> _Problem_
Count the lines in the records below that contain the string "element", with case counting. Reply with only the number.

> _Provided data_
-- begin --

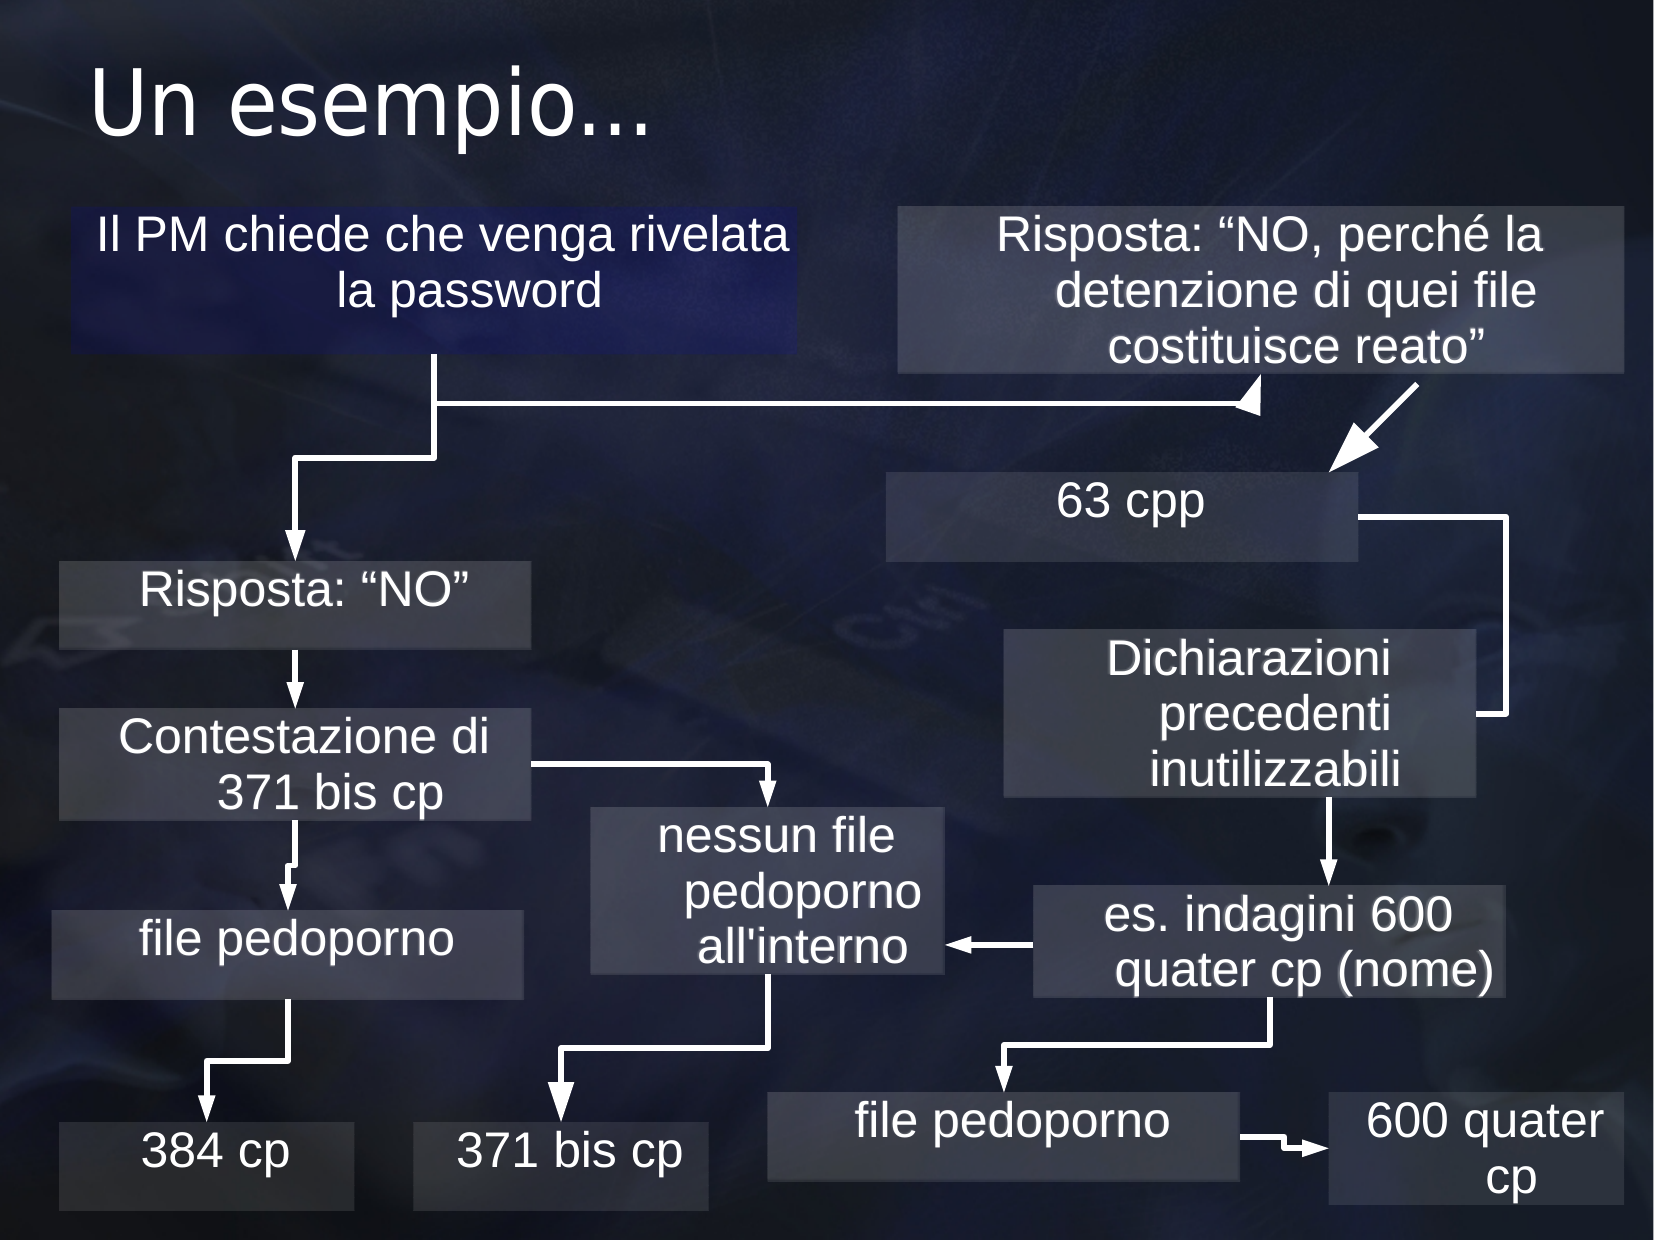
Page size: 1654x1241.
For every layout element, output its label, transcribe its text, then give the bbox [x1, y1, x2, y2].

list file pedoporno [51, 910, 525, 1000]
list Risposta: “NO, perché la detenzione di quei file costituisce reato” [897, 206, 1625, 374]
list nessun file pedoporno all'interno [590, 807, 945, 975]
picture [0, 0, 1654, 1240]
list es. indagini 600 quater cp (nome) [1033, 885, 1506, 998]
list 63 cpp [885, 472, 1359, 562]
list 600 quater cp [1328, 1092, 1625, 1205]
list 384 cp [59, 1122, 355, 1211]
list Contestazione di 371 bis cp [59, 708, 532, 821]
list file pedoporno [767, 1092, 1241, 1182]
title Un esempio... [88, 0, 1577, 208]
list 371 bis cp [413, 1122, 709, 1211]
list Dichiarazioni precedenti inutilizzabili [1003, 629, 1477, 798]
picture [437, 208, 1260, 401]
list Il PM chiede che venga rivelata la password [71, 206, 798, 355]
list Risposta: “NO” [59, 561, 532, 650]
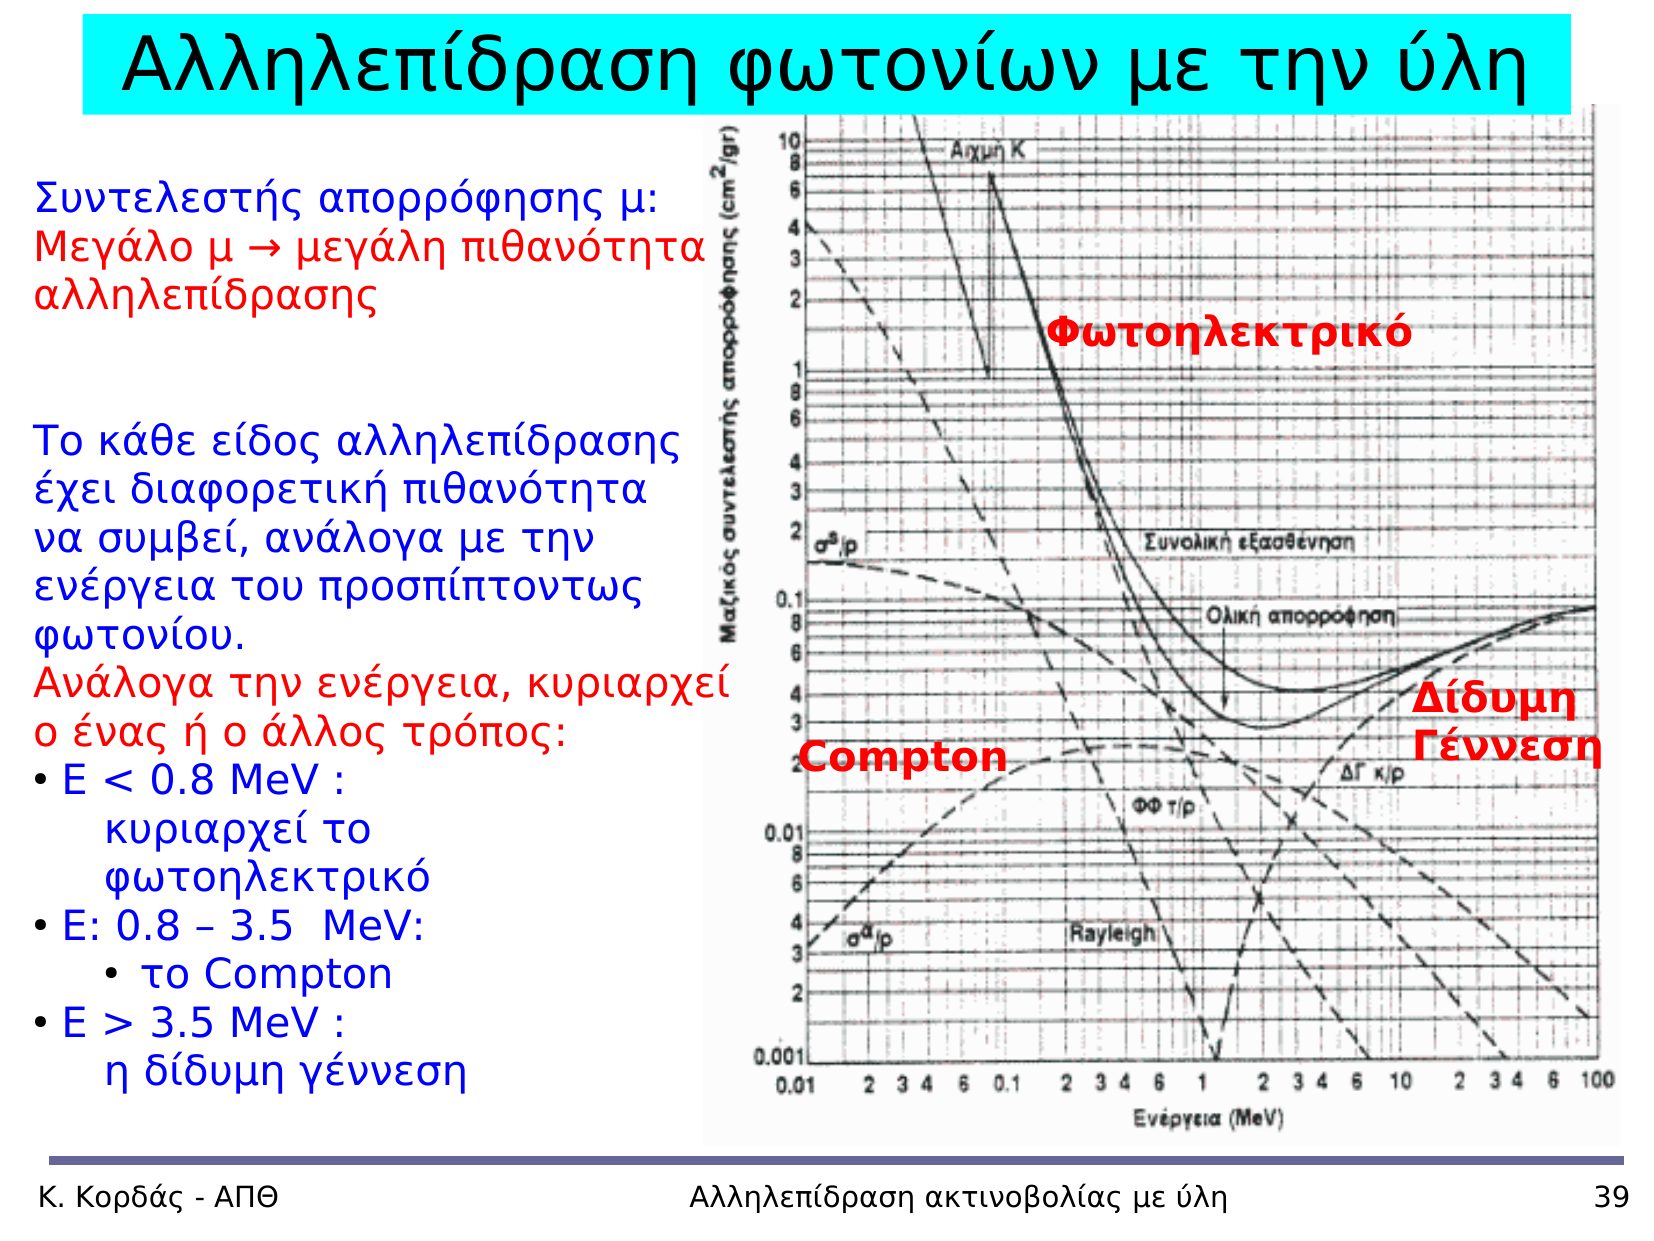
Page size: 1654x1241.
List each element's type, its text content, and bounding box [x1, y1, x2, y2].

picture [703, 104, 1625, 1157]
text_box Συντελεστής απορρόφησης μ: Μεγάλο μ → μεγάλη πιθανότητα αλληλεπίδρασης Το κάθε είδος αλληλεπίδρασης έχει διαφορετική πιθανότητα να συμβεί, ανάλογα με την ενέργεια του προσπίπτοντως φωτονίου. Ανάλογα την ενέργεια, κυριαρχεί ο ένας ή ο άλλος τρόπος: Ε < 0.8 MeV : κυριαρχεί το φωτοηλεκτρικό Ε: 0.8 – 3.5 MeV: το Compton E > 3.5 MeV : η δίδυμη γέννεση [18, 166, 756, 1113]
text_box Δίδυμη Γέννεση [1397, 666, 1619, 780]
title Αλληλεπίδραση φωτονίων με την ύλη [82, 14, 1571, 115]
text_box Compton [782, 725, 1024, 790]
text_box Φωτοηλεκτρικό [1030, 300, 1429, 364]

-- end --

> _Reply to the task_
2